» BRIEF: The range starts at the line containing "text_box [288, 563, 1640, 639]" and ends at the last line of the records below. Reproduce those lines exactly.

++++ PROVIDED MATERIAL

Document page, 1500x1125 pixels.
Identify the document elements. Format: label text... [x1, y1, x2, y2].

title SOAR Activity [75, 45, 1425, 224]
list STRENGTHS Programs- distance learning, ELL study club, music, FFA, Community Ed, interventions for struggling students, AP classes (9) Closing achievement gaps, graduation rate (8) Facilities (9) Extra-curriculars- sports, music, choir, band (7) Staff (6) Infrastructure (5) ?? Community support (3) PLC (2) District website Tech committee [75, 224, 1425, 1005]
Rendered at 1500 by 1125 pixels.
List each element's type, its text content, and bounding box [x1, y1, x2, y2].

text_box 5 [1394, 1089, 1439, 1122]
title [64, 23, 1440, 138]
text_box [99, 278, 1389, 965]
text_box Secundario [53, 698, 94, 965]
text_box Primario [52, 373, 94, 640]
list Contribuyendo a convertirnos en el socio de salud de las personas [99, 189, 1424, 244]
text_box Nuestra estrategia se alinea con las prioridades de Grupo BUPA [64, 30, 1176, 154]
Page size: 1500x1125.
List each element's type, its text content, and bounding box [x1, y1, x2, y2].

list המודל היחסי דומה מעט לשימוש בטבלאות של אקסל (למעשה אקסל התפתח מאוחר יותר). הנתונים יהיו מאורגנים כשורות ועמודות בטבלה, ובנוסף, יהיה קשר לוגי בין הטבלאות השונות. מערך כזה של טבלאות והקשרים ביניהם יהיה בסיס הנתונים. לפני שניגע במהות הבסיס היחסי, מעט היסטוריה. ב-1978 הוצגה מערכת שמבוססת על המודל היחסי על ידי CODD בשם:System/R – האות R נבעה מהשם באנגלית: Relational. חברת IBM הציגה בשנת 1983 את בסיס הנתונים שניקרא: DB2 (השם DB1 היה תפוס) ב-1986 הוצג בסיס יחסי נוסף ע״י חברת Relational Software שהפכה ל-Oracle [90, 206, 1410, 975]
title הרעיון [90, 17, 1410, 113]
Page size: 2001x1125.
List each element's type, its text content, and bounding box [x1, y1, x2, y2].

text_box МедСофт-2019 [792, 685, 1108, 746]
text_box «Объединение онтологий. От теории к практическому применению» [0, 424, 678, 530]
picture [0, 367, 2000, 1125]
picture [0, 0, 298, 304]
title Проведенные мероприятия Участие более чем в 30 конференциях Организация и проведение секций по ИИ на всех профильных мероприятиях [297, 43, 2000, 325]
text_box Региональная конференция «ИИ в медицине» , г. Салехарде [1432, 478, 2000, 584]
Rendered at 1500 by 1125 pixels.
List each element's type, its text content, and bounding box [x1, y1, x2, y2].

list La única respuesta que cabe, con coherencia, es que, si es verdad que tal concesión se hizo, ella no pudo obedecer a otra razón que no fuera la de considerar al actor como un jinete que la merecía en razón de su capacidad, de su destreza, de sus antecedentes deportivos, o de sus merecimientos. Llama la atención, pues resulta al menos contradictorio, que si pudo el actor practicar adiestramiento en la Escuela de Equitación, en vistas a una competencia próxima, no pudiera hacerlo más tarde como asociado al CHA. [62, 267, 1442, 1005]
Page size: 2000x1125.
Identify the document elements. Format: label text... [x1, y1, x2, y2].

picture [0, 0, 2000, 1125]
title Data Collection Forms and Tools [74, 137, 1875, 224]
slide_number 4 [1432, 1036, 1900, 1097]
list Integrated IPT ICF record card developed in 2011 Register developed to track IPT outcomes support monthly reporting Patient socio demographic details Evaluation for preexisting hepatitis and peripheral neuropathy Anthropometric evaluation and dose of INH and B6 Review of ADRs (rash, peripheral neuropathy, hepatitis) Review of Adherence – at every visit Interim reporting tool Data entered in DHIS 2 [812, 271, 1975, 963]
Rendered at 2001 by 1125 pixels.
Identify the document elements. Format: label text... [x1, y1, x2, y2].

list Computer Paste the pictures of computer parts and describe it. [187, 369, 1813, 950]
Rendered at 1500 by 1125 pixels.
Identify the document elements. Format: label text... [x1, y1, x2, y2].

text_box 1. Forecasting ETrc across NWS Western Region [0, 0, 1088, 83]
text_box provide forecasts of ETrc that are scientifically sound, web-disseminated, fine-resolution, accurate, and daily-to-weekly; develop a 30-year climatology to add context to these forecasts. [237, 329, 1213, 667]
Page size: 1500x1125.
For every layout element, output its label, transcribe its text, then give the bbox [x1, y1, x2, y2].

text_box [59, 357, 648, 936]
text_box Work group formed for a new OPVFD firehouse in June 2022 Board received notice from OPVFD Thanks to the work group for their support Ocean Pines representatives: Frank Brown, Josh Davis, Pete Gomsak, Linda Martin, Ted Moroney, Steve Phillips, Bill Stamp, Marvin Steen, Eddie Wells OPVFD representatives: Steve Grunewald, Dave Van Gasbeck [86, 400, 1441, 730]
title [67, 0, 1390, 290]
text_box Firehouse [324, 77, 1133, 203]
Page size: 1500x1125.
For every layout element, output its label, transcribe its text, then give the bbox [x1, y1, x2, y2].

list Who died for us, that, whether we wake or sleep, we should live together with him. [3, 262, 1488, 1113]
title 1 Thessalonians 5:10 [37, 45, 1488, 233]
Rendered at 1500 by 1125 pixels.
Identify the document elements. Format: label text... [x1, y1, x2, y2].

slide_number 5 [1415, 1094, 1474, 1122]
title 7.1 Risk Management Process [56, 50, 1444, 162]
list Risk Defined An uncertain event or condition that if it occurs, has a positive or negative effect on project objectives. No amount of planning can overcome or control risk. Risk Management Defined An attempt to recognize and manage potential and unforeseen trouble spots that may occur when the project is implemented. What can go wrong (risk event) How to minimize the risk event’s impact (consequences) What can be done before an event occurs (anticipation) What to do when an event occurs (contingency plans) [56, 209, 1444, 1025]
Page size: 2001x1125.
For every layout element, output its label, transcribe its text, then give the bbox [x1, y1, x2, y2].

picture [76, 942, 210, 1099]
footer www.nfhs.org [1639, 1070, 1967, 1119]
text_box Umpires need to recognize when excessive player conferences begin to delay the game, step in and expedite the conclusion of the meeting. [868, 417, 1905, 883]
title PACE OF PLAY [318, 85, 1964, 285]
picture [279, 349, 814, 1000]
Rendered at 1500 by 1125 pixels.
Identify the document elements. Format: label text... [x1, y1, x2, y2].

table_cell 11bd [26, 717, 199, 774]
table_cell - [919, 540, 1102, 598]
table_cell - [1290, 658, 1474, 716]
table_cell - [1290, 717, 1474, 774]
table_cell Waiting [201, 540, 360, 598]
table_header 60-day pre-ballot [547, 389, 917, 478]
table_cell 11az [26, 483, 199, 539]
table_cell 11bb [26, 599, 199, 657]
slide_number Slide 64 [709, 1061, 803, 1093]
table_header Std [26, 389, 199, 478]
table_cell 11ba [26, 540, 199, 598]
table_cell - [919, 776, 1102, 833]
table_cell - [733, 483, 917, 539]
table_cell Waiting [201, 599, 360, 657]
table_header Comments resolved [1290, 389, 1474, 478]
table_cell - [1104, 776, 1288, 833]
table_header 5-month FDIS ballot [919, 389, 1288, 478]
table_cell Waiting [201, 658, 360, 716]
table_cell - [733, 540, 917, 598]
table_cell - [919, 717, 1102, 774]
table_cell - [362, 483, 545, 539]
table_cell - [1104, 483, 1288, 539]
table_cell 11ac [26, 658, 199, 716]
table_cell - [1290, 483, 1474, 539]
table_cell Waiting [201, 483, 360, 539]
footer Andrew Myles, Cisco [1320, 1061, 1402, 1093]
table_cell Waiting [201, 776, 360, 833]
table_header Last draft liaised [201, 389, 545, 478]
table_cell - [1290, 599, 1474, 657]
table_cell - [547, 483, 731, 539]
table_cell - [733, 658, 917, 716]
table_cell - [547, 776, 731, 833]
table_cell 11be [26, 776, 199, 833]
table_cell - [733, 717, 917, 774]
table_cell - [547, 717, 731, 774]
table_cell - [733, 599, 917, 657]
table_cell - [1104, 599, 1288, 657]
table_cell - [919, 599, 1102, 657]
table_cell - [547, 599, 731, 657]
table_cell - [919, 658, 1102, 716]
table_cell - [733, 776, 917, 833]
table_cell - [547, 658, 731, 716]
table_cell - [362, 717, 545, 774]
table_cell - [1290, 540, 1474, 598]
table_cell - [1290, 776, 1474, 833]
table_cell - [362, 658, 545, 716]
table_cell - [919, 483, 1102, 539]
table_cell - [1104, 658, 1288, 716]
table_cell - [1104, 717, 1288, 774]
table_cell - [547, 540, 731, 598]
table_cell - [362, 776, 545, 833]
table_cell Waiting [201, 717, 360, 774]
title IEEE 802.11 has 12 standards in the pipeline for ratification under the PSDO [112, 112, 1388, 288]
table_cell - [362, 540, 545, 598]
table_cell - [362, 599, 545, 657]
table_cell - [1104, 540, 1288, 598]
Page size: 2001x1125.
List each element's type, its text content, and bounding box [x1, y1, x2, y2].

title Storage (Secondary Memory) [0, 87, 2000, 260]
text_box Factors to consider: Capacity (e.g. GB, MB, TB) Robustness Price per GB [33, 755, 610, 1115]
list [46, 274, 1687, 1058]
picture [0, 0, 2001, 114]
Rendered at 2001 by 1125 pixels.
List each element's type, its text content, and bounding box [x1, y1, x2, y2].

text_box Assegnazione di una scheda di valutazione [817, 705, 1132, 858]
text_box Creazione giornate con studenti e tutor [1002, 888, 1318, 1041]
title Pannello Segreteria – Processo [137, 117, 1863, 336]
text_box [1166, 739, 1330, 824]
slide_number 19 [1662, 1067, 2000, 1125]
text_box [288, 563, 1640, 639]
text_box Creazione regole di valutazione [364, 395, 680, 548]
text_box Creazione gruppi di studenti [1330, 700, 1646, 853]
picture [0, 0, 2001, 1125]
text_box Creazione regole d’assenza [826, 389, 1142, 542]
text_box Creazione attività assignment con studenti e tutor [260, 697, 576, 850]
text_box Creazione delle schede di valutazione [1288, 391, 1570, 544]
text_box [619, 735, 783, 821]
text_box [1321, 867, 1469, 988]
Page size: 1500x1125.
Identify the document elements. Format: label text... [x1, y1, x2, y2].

++++++++

» RESULT:
text_box [288, 563, 1640, 639]
text_box Creazione regole di valutazione [364, 395, 680, 548]
text_box Creazione gruppi di studenti [1330, 700, 1646, 853]
picture [0, 0, 2001, 1125]
text_box Creazione regole d’assenza [826, 389, 1142, 542]
text_box Creazione attività assignment con studenti e tutor [260, 697, 576, 850]
text_box Creazione delle schede di valutazione [1288, 391, 1570, 544]
text_box [619, 735, 783, 821]
text_box [1321, 867, 1469, 988]
Page size: 1500x1125.
Identify the document elements. Format: label text... [x1, y1, x2, y2].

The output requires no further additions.